##### Passage shown

Model: "transformer_seq2seq_classifier"
_________________________________________________________________
Layer (type)                 Output Shape              Param #   
encoder (Encoder)            multiple                  23991808  
_________________________________________________________________
dense_7 (Dense)              multiple                  513       
Total params: 23,992,321
Trainable params: 23,992,321
Non-trainable params: 0
_________________________________________________________________


In [15]:
model.load_weights("/kaggle/input/riid-model-0/best-model.h5")

### Dataset

#### Question df

In [16]:
questions_df = pd.read_csv("/kaggle/input/riiid-test-answer-prediction/questions.csv", usecols=[0,3], index_col="question_id")

#### Test API

In [17]:
import riiideducation

# You can only call make_env() once, so don't lose it!
env = riiideducation.make_env()

In [18]:
# You can only iterate through a result from `env.iter_test()` once
# so be careful not to lose it once you start iterating.
iter_test = env.iter_test()

In [19]:
dtypes_train = {
    'row_id': 'int64',
    'timestamp': 'int64',
    'user_id': 'int32',
    'content_id': 'int16',
    'content_type_id': 'int8',
    'task_container_id': 'int16',
    'user_answer': 'int8',
    'answered_correctly': 'int8',
    'prior_question_elapsed_time': 'float32',
    'prior_question_had_explanation': 'boolean'
    }

dtypes_questions = {
    "question_id": "",
    "bundle_id": "",
    "correct_answer": "",
    "part": "int16",
    "tags": "",
}

In [20]:
SEQ_LEN = 128

In [21]:
@tf.function
def pad(a, seq_len, max_seq_len):
  s = max_seq_len - seq_len
  # making [[0, 0], [s, 0]]
  r = tf.stack([s, tf.constant(0)])
  t = tf.stack([tf.constant([0, 0]), r])
  
  return tf.pad(a, t) # ,1 to debug

@tf.function
def trim(a, seq_len,  max_seq_len):
  start = tf.squeeze(tf.random.uniform((1,), maxval=(seq_len-max_seq_len), dtype=tf.int32))

##########
##### Data extract

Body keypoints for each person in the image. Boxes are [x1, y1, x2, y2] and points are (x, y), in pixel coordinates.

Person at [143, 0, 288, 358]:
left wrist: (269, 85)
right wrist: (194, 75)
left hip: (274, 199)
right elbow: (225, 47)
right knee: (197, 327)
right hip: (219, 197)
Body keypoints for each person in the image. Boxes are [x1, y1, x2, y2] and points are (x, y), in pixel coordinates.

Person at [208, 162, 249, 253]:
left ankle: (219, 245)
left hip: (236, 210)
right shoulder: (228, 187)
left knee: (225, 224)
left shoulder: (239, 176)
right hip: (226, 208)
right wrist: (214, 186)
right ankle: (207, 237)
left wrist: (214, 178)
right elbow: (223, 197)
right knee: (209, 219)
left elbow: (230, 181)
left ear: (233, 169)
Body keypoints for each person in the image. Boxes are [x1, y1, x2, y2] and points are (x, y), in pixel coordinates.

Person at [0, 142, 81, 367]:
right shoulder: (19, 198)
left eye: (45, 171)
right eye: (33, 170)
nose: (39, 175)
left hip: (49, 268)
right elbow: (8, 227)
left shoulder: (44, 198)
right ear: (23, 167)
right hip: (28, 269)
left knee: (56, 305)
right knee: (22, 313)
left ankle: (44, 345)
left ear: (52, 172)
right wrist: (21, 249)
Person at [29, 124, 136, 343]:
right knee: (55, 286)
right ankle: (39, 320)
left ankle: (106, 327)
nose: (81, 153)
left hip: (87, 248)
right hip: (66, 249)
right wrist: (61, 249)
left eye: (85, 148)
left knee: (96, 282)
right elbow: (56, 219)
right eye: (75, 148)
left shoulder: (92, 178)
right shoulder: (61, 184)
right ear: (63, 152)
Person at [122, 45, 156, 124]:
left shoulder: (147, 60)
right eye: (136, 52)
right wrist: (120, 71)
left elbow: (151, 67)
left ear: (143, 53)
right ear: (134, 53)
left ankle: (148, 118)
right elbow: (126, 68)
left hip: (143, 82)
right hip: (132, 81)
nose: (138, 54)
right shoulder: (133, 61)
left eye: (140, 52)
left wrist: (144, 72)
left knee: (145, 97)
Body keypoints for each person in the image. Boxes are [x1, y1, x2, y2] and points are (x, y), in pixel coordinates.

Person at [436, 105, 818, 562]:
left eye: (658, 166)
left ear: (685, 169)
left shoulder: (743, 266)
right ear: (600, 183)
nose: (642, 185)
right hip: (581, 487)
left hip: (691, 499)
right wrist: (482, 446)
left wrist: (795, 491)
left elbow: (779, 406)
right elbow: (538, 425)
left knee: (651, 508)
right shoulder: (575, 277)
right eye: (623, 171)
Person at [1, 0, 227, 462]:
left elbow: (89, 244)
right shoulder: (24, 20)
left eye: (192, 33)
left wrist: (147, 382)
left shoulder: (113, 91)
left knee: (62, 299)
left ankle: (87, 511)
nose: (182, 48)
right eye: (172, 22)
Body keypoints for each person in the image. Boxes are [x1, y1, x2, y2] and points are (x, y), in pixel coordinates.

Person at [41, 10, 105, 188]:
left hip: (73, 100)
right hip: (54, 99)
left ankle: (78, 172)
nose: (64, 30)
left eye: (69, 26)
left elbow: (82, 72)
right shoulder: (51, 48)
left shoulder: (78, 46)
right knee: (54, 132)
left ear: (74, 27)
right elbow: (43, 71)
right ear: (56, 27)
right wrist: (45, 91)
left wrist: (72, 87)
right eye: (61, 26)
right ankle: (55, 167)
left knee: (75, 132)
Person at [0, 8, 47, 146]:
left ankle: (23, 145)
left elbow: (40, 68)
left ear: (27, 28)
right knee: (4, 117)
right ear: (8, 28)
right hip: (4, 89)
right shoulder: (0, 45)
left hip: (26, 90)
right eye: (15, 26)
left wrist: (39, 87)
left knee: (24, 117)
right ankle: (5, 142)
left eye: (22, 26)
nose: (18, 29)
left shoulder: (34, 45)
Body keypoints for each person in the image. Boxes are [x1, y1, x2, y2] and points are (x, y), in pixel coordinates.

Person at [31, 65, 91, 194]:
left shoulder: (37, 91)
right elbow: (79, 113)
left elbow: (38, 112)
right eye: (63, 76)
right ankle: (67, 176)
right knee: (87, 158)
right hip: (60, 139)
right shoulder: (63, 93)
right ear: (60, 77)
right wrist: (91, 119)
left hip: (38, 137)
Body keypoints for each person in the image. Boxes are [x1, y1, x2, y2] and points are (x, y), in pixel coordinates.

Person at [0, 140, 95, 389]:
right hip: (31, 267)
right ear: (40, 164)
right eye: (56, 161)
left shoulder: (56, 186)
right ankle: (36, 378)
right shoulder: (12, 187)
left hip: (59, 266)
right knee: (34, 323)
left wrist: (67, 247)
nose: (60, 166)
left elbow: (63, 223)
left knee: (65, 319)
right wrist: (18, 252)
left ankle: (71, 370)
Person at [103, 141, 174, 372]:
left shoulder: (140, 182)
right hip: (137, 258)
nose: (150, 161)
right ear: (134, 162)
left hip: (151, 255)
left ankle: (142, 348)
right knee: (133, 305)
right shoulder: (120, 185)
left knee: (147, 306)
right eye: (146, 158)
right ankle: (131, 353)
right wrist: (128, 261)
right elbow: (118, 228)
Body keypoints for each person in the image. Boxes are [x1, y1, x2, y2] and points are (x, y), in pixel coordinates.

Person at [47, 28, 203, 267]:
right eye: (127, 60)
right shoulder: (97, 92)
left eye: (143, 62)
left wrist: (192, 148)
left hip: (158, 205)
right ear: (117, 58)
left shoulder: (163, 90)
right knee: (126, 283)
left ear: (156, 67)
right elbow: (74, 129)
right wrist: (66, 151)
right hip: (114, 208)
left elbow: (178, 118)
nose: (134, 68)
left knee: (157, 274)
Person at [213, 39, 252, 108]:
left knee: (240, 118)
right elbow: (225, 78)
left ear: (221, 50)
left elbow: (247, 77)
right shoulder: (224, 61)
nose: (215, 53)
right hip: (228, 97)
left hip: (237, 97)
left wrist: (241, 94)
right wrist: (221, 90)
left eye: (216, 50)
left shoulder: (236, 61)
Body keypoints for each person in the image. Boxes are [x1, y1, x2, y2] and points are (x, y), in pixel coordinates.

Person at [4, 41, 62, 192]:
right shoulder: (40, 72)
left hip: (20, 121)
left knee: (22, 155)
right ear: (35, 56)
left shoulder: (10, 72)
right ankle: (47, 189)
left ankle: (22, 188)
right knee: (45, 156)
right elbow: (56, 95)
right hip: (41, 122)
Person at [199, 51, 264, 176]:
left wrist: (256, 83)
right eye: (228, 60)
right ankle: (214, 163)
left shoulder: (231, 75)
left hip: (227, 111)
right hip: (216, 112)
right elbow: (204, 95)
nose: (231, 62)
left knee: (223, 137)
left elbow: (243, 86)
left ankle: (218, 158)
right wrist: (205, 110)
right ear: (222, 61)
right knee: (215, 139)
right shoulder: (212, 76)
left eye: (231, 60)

##########

Activity 1
Answer the following from the notebook excerpt:
(a) What total number of parameters does the model summary report?
(b) What value is assigned to SEQ_LEN?
(c) Which data type does dtypes_train assign to 'user_id'?
Activity 2
Transcribe the notebook excerpt, starting with "#### Question df" and going on through "don't lose it!".
The saved entries are separate material and stand apart from the notebook excerpt.

Task answer 1
(a) 23,992,321
(b) 128
(c) int32

Task answer 2
#### Question df

In [16]:
questions_df = pd.read_csv("/kaggle/input/riiid-test-answer-prediction/questions.csv", usecols=[0,3], index_col="question_id")

#### Test API

In [17]:
import riiideducation

# You can only call make_env() once, so don't lose it!